ドラゴンボールの世界にも、当然ヤムチャという食事形式は存在する。
子供の頃は、友達からバカにされるたびに名づけた両親を怨んだものだが、
今ではもう諦めた。ブルマやプーアル、ラーメンマンなどに較べればそれでも
幾分人の名前っぽいし、初対面の人間にも一発で覚えられる。
ヤムチャとして生き、ヤムチャとして死んでいく覚悟をヤムチャが固めたの
とちょうど同じ頃、最寄りの駅前に飲茶専門店がオープンした。この店の評判
というのがこれ以上ないくらい最悪で、怖いもの見たさで無駄金を払った女子
高生が往来で口々に怒りのたけをぶつけ合うのである。
「(あの店の)ヤムチャって(値段どおり)見た目が安っぽーい」
「(店内の装飾が)ダサくてキモーい」
「(点心の春巻が)細いし短いし、なんだかくさーい」
ここに至って、ヤムチャは改名を決意した。役所に駆け込んで必要書類を窓
口に提出すると、一冊のパンフレットを手渡された。中華料理屋のお品書きで
ある。
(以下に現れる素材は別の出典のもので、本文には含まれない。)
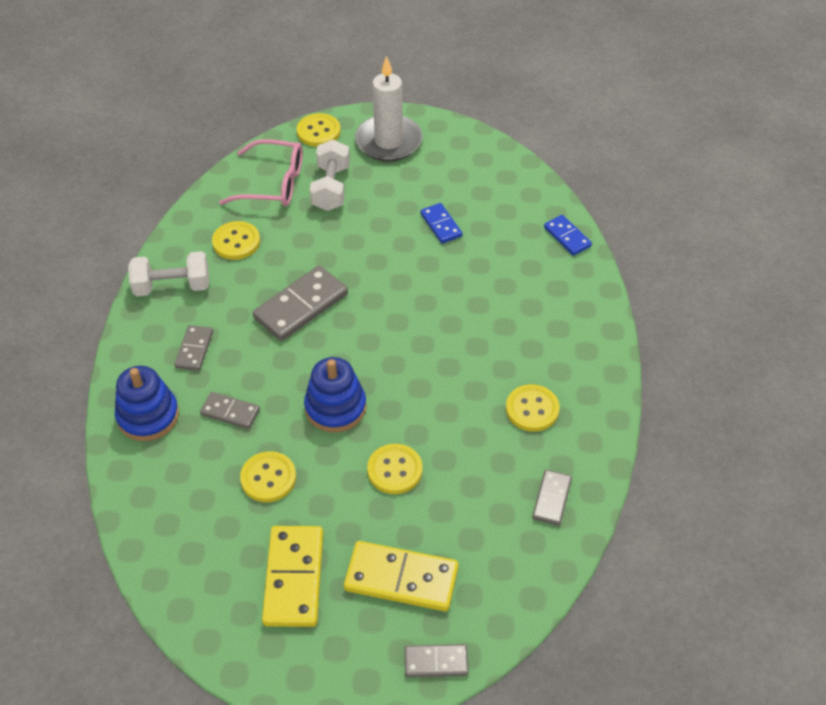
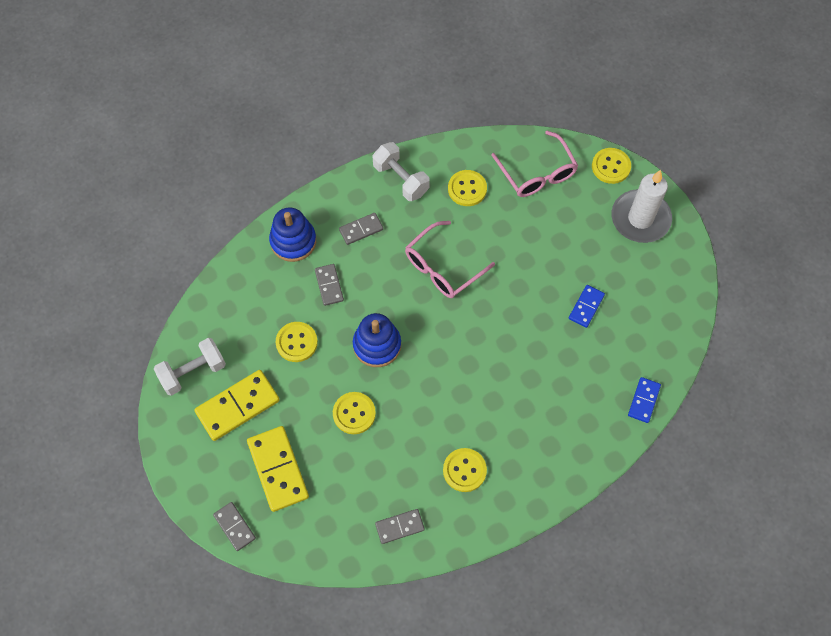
camera: 55 degrees right, 15 degrees up
grey domino [253,265,348,341] -> pink glasses [405,221,495,298]
white dumbbell [310,139,350,211] -> white dumbbell moved to [154,338,226,396]

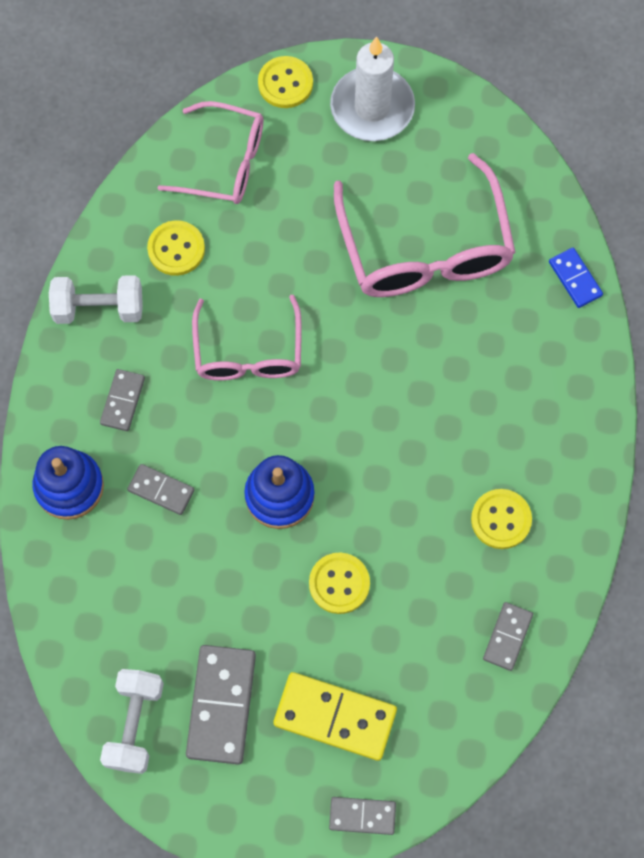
camera: 50 degrees left, 5 degrees up
yellow domino [194,370,280,441] -> grey domino [186,645,256,764]
yellow button [276,322,318,362] -> none
blue domino [569,285,605,328] -> pink glasses [334,153,516,297]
ヤムチャは窓口の女性に素直な疑問をぶつけてみた。
「あの、何すかこれ?」
「新しい名前は、そちらに載っているメニューのみと決められております」
「俺が勝手に考えたらいけねーのかよ! なんだよその決まりは!」
「決まりっつったら決まりなんだよボケ! 早いとこ改名してさっさと帰れ!」
公務員を怒らせると始末が悪い。しぶしぶながらも仰せに従うことにしたヤ
ムチャはメニューに目を通した。もうヤムチャ以外なら何でもいいや。
マーボードーフ650円。チンジャオロース780円。北京ダック6,500円。水餃
子500円。クリリン30円。……クリリン?
「こ、このクリリンって、料理の名前なの?」
「そうらしいですねぇ。私は頼んだことないけど」
なんだよ、クリリンも料理仲間なのかよ! 頭がクリリンな上に、中華料理!
しかも30円!? 安っしー! クリリンを馬鹿にするネタ、発見であります!
お品書きに書いてあった住所を頼りに店に急行した。現物をじかに確認して
ネタの精度を上げるためである。
「オヤジ、クリリン食わせろ!」
「へい、クリリン一丁!」
店の奥から五歳くらいの女の子が出てきて、ヤムチャの向かいの席に座った。
両腕に抱えた額をテーブルの上に置いて、目を閉じて手を合わせている。
少女の側に向けられた額を、ヤムチャはクルリとこちらに返した。クリリン
の遺影であった。厨房からヤムチャを見つめる親父に、素直な疑問をぶつけて
みた。
「あの、これが、クリリン?」
「へい、クリリンです! うまいっすよ!」
少女が念仏を唱え始めた。閉じられた目から、糸のような涙の筋が頬を伝っ
ている。我知らず、ヤムチャも手を合わせて友の魂を弔った。そして泣いた。
店を出ると、そこに偶然クリリンが通りがかった。気軽に手を振るクリリン
だが、ヤムチャは返事はせず、うつむいたまま歩き出した。今は挨拶など交わ
す気分ではない。
改名はやめた。はかなく散ったクリリンの分まで、俺はヤムチャとして生き
る! クリリンよ、俺がくたばるその日まで、天国で待っていてくれ!
ヤムチャが昂然と空を見上げて、拳を掲げた。俺の名前は、ヤムチャだ!
お代の30円はしっかり取られた。